▸ **STORED DATA**
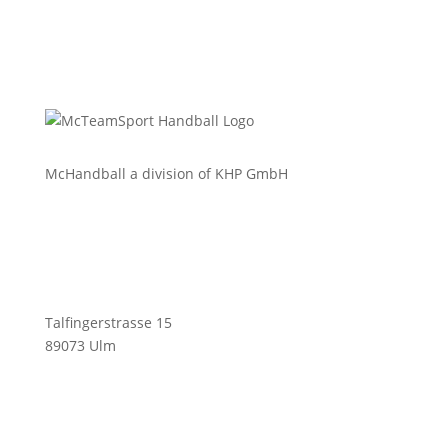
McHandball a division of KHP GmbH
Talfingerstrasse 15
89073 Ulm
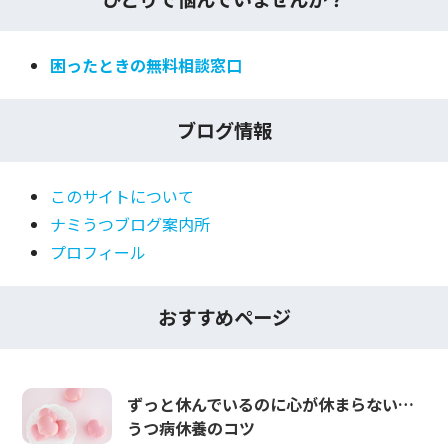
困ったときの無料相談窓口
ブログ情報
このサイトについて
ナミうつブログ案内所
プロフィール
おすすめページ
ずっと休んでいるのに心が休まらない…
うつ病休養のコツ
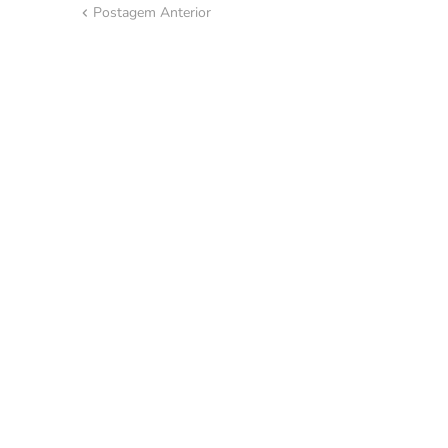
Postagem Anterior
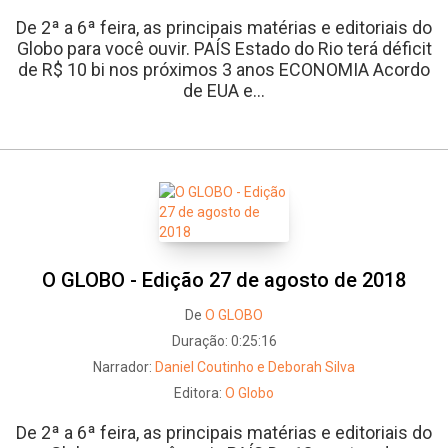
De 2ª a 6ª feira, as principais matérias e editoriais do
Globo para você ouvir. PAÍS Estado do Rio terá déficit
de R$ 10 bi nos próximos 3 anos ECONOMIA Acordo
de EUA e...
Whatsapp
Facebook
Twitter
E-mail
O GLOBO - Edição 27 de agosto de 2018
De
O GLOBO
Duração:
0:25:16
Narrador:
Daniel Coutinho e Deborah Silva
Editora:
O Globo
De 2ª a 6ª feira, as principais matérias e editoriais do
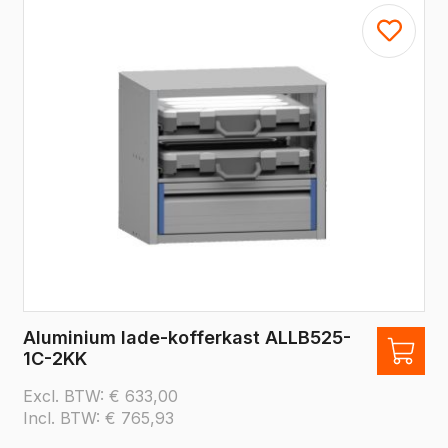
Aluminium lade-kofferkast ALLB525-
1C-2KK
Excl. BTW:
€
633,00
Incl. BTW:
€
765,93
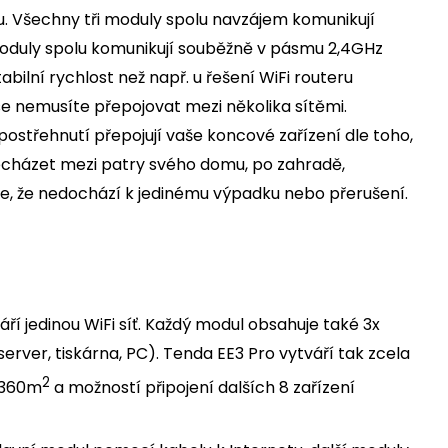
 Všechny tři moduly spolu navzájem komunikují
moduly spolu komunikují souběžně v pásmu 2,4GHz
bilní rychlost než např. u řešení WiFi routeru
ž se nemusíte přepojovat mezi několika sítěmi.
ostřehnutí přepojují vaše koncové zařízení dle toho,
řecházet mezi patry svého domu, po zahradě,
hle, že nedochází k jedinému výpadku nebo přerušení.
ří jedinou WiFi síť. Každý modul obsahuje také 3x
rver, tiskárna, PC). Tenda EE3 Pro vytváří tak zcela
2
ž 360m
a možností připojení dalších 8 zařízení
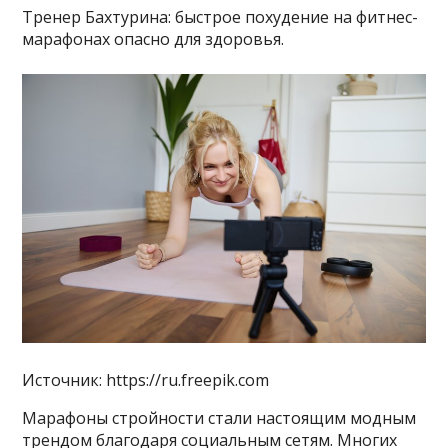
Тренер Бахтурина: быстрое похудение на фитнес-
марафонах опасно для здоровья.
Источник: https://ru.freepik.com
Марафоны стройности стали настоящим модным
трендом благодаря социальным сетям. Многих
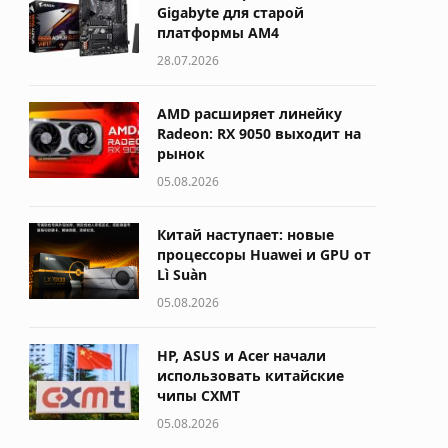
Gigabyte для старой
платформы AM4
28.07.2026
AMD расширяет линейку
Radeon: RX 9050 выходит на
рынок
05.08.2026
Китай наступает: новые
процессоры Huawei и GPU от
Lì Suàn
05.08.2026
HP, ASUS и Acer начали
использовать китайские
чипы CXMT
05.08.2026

==

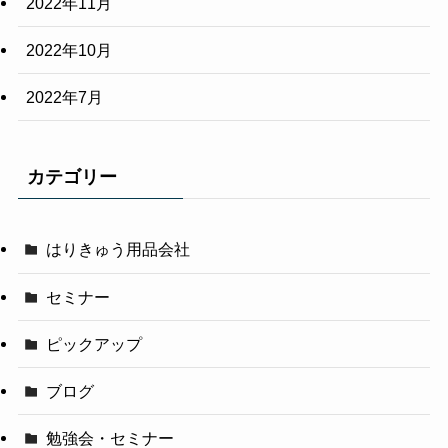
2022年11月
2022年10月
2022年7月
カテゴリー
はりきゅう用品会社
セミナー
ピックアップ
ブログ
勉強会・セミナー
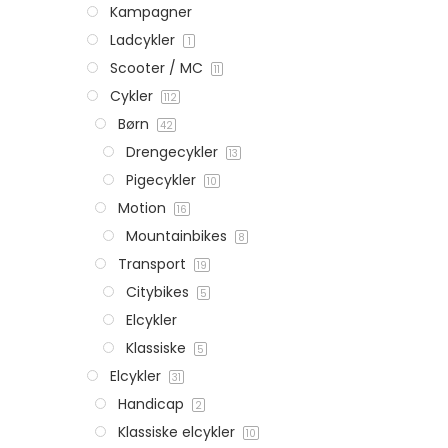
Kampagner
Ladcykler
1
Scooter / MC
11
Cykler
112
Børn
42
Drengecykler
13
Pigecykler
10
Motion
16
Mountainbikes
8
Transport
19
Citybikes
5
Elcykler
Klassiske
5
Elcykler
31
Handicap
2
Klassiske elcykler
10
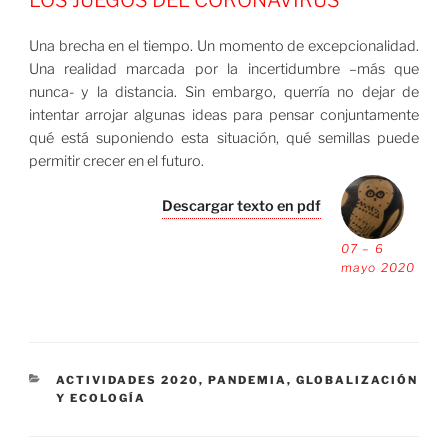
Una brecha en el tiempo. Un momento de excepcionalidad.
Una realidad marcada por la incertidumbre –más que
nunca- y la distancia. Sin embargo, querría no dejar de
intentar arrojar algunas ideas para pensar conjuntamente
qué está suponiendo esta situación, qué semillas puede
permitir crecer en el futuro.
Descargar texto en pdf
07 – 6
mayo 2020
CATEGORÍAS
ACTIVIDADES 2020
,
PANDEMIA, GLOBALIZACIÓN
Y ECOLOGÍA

▸ **HOW TO COMPLETE THIS TASK**
Show all lines above containing "WiFi".

▸ **YOUR SOLUTION**
bilní rychlost než např. u řešení WiFi routeru
ří jedinou WiFi síť. Každý modul obsahuje také 3x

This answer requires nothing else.